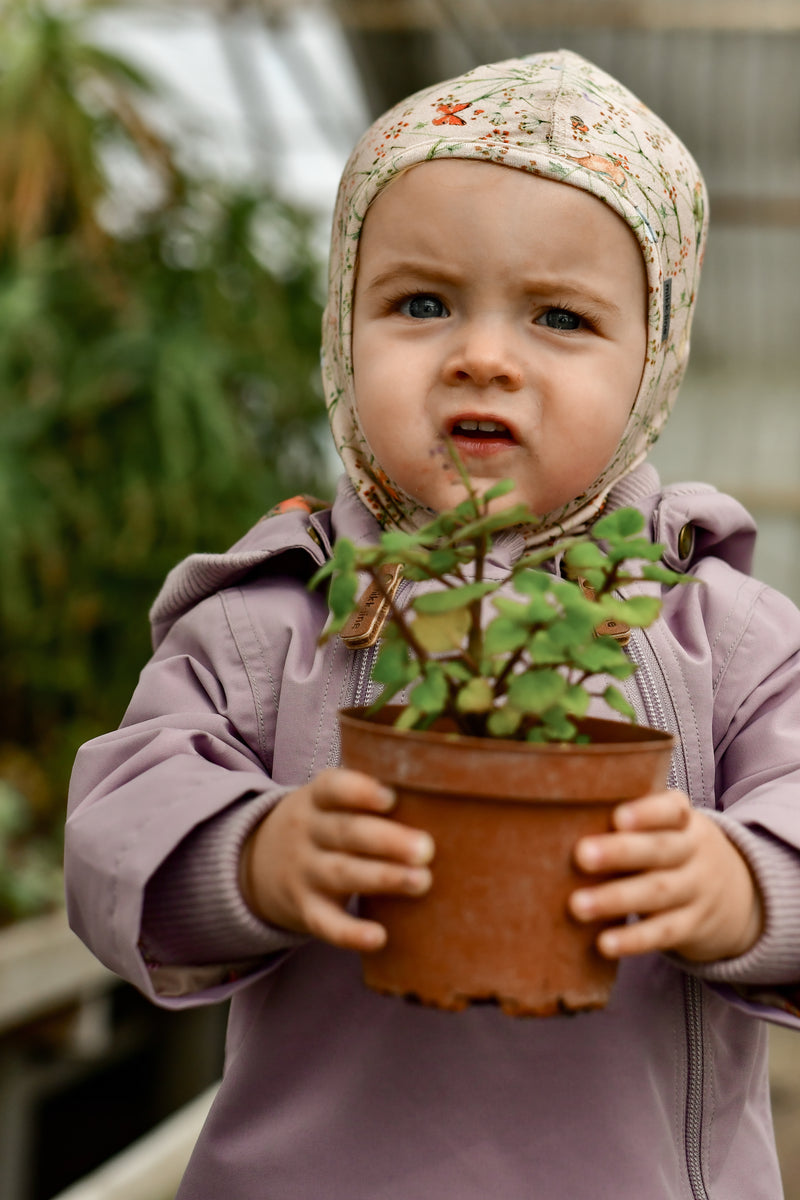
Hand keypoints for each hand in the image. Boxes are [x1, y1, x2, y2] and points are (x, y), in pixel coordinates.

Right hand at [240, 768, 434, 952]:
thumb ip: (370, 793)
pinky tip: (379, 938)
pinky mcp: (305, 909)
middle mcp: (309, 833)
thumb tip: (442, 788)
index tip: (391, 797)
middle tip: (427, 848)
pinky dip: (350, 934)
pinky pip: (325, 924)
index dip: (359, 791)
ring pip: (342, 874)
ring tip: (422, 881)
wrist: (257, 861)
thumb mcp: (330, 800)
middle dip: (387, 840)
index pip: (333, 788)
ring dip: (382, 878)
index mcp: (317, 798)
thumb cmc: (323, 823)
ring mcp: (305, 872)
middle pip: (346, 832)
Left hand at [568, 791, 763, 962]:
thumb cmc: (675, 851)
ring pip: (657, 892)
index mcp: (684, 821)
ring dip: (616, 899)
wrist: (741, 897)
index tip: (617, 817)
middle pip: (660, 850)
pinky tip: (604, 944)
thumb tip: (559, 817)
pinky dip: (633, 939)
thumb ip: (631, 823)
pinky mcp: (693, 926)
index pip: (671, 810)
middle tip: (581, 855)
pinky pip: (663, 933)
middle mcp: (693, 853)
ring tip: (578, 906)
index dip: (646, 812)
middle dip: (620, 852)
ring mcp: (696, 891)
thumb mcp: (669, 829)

##########

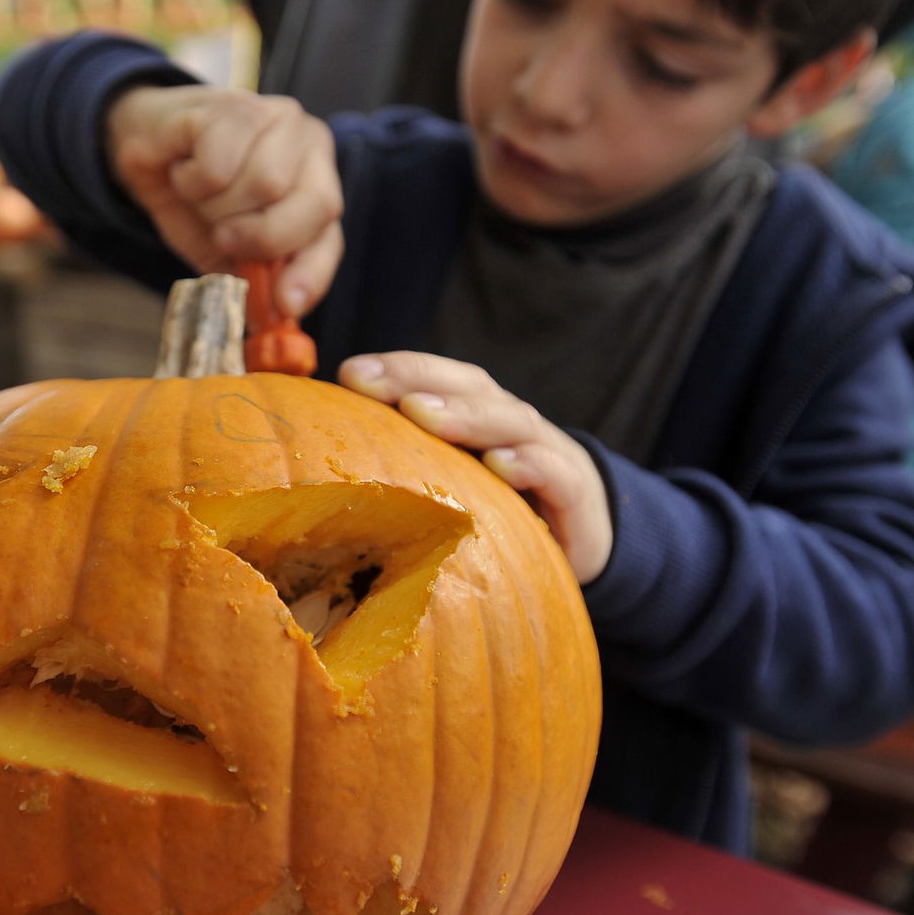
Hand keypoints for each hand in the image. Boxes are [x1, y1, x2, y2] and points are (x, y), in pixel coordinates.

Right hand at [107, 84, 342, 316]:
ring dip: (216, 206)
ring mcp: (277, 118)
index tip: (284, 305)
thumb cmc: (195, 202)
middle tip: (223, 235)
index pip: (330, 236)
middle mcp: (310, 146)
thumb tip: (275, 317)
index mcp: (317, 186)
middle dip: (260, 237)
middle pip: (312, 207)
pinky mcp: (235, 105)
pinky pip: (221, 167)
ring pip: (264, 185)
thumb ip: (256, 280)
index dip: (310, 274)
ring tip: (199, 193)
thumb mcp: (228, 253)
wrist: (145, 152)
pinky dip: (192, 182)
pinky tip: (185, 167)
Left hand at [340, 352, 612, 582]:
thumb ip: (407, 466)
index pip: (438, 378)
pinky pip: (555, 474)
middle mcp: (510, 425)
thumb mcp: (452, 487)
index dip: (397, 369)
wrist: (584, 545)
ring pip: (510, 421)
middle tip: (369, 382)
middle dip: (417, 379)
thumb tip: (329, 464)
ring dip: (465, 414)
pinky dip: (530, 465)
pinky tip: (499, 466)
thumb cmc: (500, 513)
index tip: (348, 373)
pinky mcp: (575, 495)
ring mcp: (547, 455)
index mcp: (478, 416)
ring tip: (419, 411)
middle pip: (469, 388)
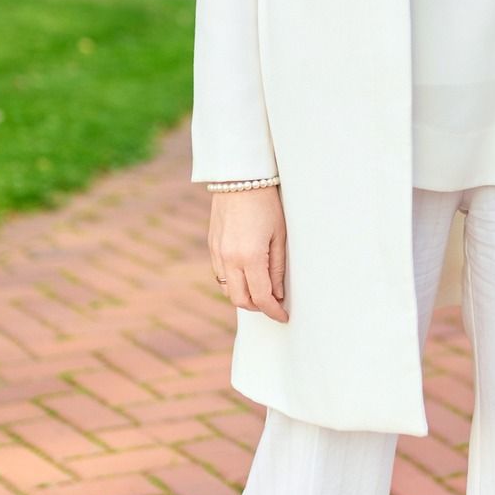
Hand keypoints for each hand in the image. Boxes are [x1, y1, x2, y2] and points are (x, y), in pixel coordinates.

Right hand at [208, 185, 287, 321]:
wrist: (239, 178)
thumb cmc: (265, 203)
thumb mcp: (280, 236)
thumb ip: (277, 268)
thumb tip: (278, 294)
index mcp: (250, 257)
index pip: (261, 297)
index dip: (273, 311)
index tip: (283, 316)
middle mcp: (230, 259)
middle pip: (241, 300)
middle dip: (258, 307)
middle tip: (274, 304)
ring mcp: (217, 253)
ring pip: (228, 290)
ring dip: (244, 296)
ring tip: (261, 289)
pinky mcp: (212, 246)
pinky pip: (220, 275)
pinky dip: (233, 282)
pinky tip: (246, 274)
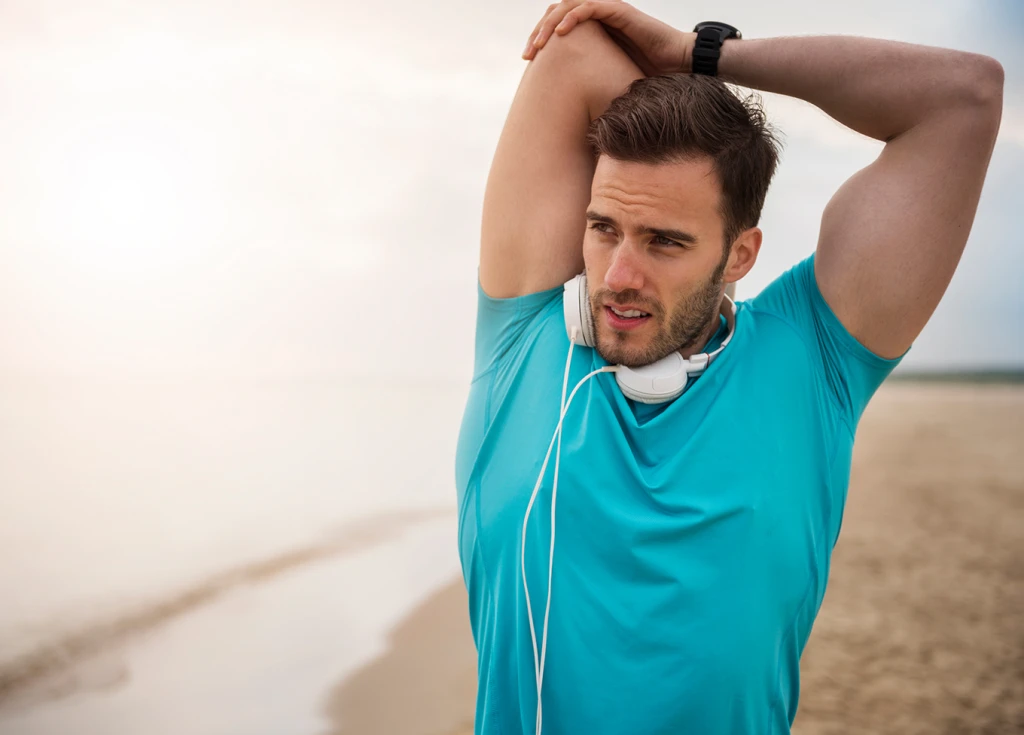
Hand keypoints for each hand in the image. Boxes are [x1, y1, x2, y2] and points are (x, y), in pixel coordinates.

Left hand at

##########

About this exercise:
Your answer should be a single number: the count of lines in the listing that hold the word "hand".

Solution for this task:
10